Depuis 2018, les gangs en Haïti ne se contentent plus seulement de terroriser, d’assassiner, de tuer, de violer, de torturer, ni de détruire les infrastructures (routes, maisons, bâtiments publics et privés, écoles, hôpitaux, bibliothèques, magasins, etc.), mais réalisent parallèlement des lives sur les réseaux sociaux comme Facebook et TikTok pour relayer leurs forfaits, exposer leurs arsenaux (provenant de l’étranger, particulièrement des États-Unis et de la République dominicaine), défier l’État et menacer les citoyen.ne.s, sous la complicité des autorités en place, tout en maintenant la population dans la peur et dans une souffrance généralisée. Ce qui me hante l’esprit, c’est précisément cette peur et cette souffrance généralisées provoquées par les gangs terroristes, fruits de ce que j’appelle la « banditisation de l’État » ou la « légitimation du banditisme » comme méthode de gouvernance, tout en m’interrogeant sur les états d’âme et les états d’esprit des victimes du banditisme dans le pays. Une démarche qui nous plonge dans une kyrielle d’interrogations sans réponses, à commencer par le « comment ».

Comment donner un sens à la vie des personnes qui ont perdu un.e ou plusieurs des leurs dans les cruautés les plus horribles perpétrées par les gangs terroristes en Haïti au cours des dernières années ? Comment donner un sens à leur vie ? Comment redonner le goût et le désir de vivre aux survivant.e.s, aux déplacé.e.s, aux personnes qui ont perdu presque tout ce qui fait d’elles des êtres humains ? Comment panser et guérir les plaies incurables dans leurs corps et leurs âmes ?

De ces questions en « comment » émergent des questions en « qui ». Qui pourrait les réconforter ? Qui pourrait leur redonner le goût et le désir de vivre ? Les politicien.ne.s ? Les sociologues ? Les psychologues ? Les psychanalystes ? Les scientifiques ? Qui pourrait panser et guérir les plaies incurables dans leurs corps et leurs âmes ? Les médecins ? Les spécialistes en santé ? Qui va écrire le grand récit retraçant leurs péripéties, leurs souffrances endurées ? Combien de pages contiendra ce récit ? Y aura-t-il des héros et des héroïnes ? Et les personnages, seront-ils courageux, tristes ? Auront-ils le sens de l’humour ? Auront-ils la force de vivre ? Auront-ils le courage d’affronter la réalité ? Oh, trop d’interrogations...

En tout cas, en présentant cette réflexion sur la situation du pays, je m’attache, d’une part, à m’indigner contre la déchéance de la dignité humaine en Haïti au cours des dernières années et, d’autre part, à inviter les futures autorités haïtiennes à tout mettre en œuvre pour que les personnes anéanties par les forcenés terroristes soient au centre de leurs agendas politiques. J’ai bien dit futures autorités, car celles qui dirigent actuellement le pays ne se distinguent pas [ou pas encore] de leurs prédécesseur.e.s immédiat.e.s ; après plus de six mois au pouvoir, ils/elles donnent l’impression que c’est du pareil au même.

Les futures autorités du pays devront recourir à des spécialistes de divers domaines : psychologues, sociologues, démographes, géographes, juristes, romancier.ère.s, critiques littéraires, ethnologues, historien.ne.s, anthropologues, économistes, etc., pour apporter des réponses. Il s’agira d’apporter des solutions concrètes et de prendre en charge les personnes anéanties et leur descendance, afin d’essayer de leur redonner le goût et la joie de vivre, malgré leurs plaies incurables. 

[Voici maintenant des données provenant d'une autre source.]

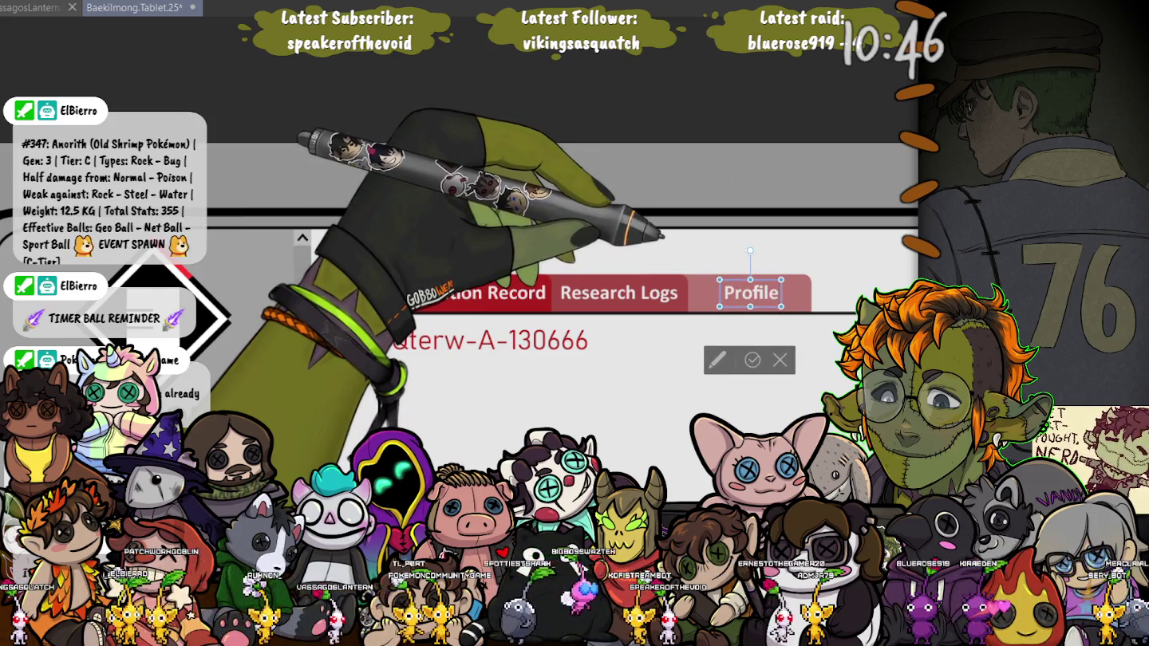
pyautogui.press('Left')
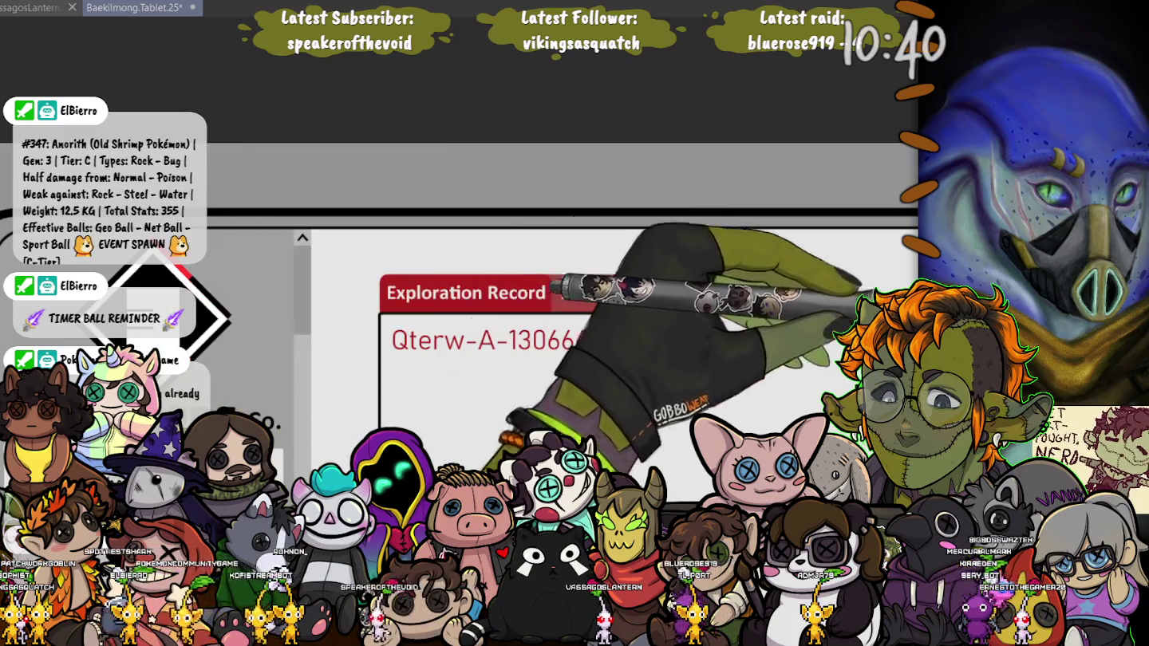
pyautogui.click(619, 293)
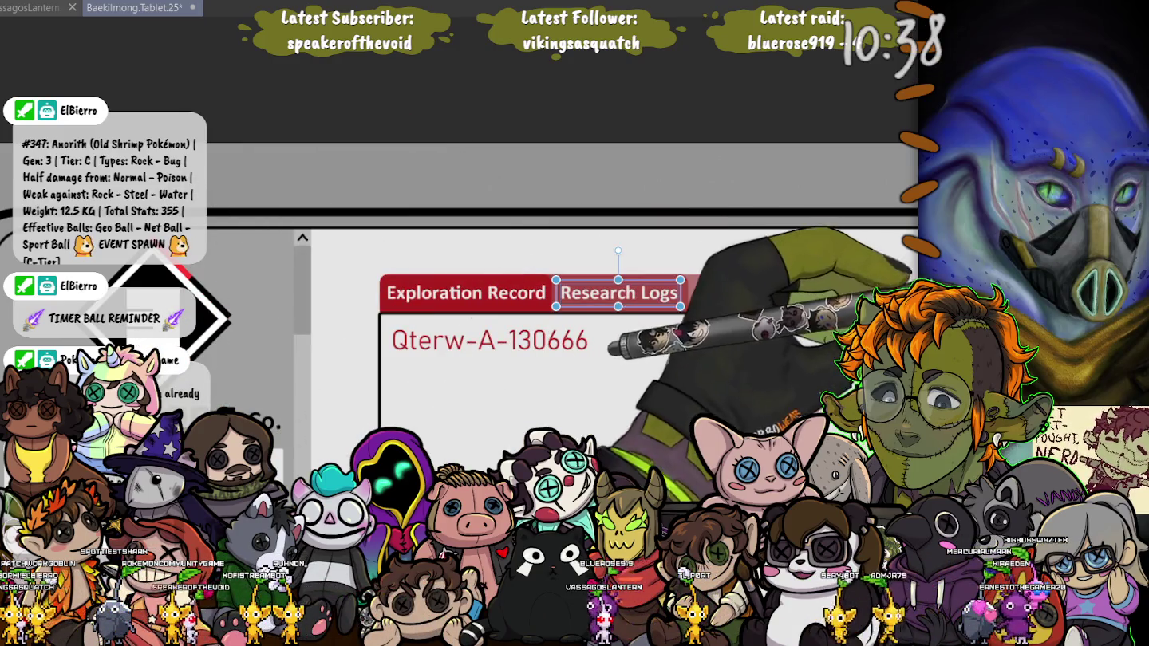
pyautogui.click(750, 292)
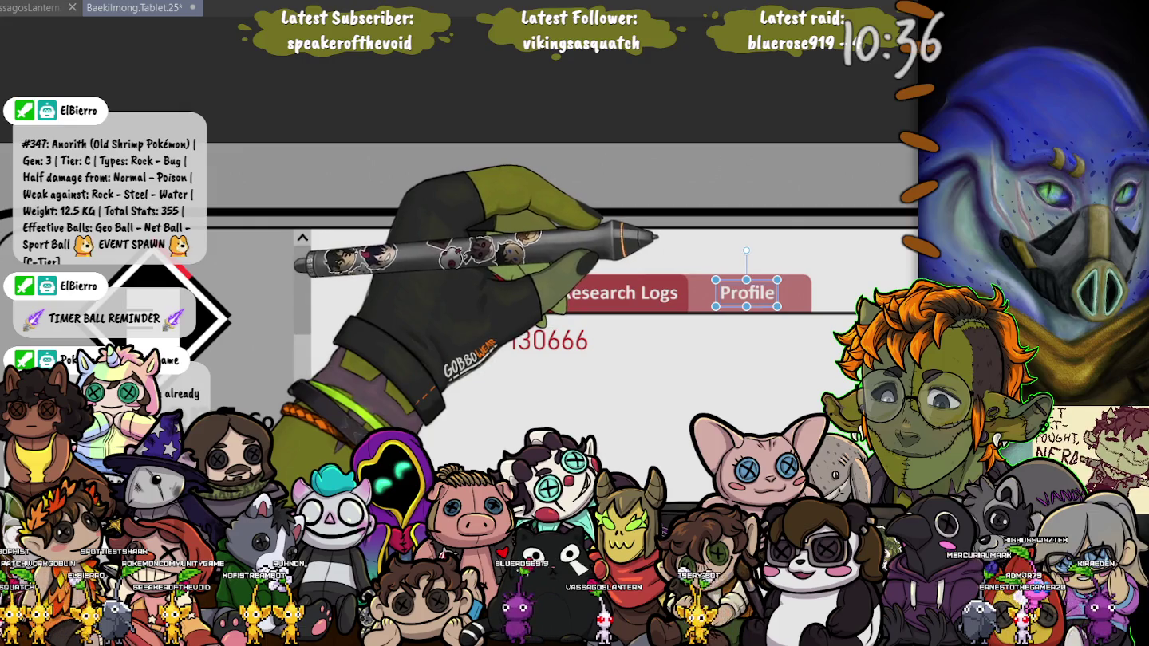
pyautogui.click(619, 293)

À propos de l’auteur. Dieumettre Jean est docteur en études littéraires de l’Université d’État Paulista (São Paulo, Brésil). Ses recherches portent principalement sur les littératures de la Caraïbe créolifrancophone. Il a publié plusieurs travaux en portugais et en français, notamment un chapitre sur le détour et le marronnage dans la littérature francophone caribéenne (L’esclavage en mots/maux et en images, L’Harmattan, 2021) et une monographie sur la transculturation et l’identité-relation dans l’imaginaire littéraire des Amériques (Transculturação e identidade-relação no imaginário literário das Américas, Alameda, 2022).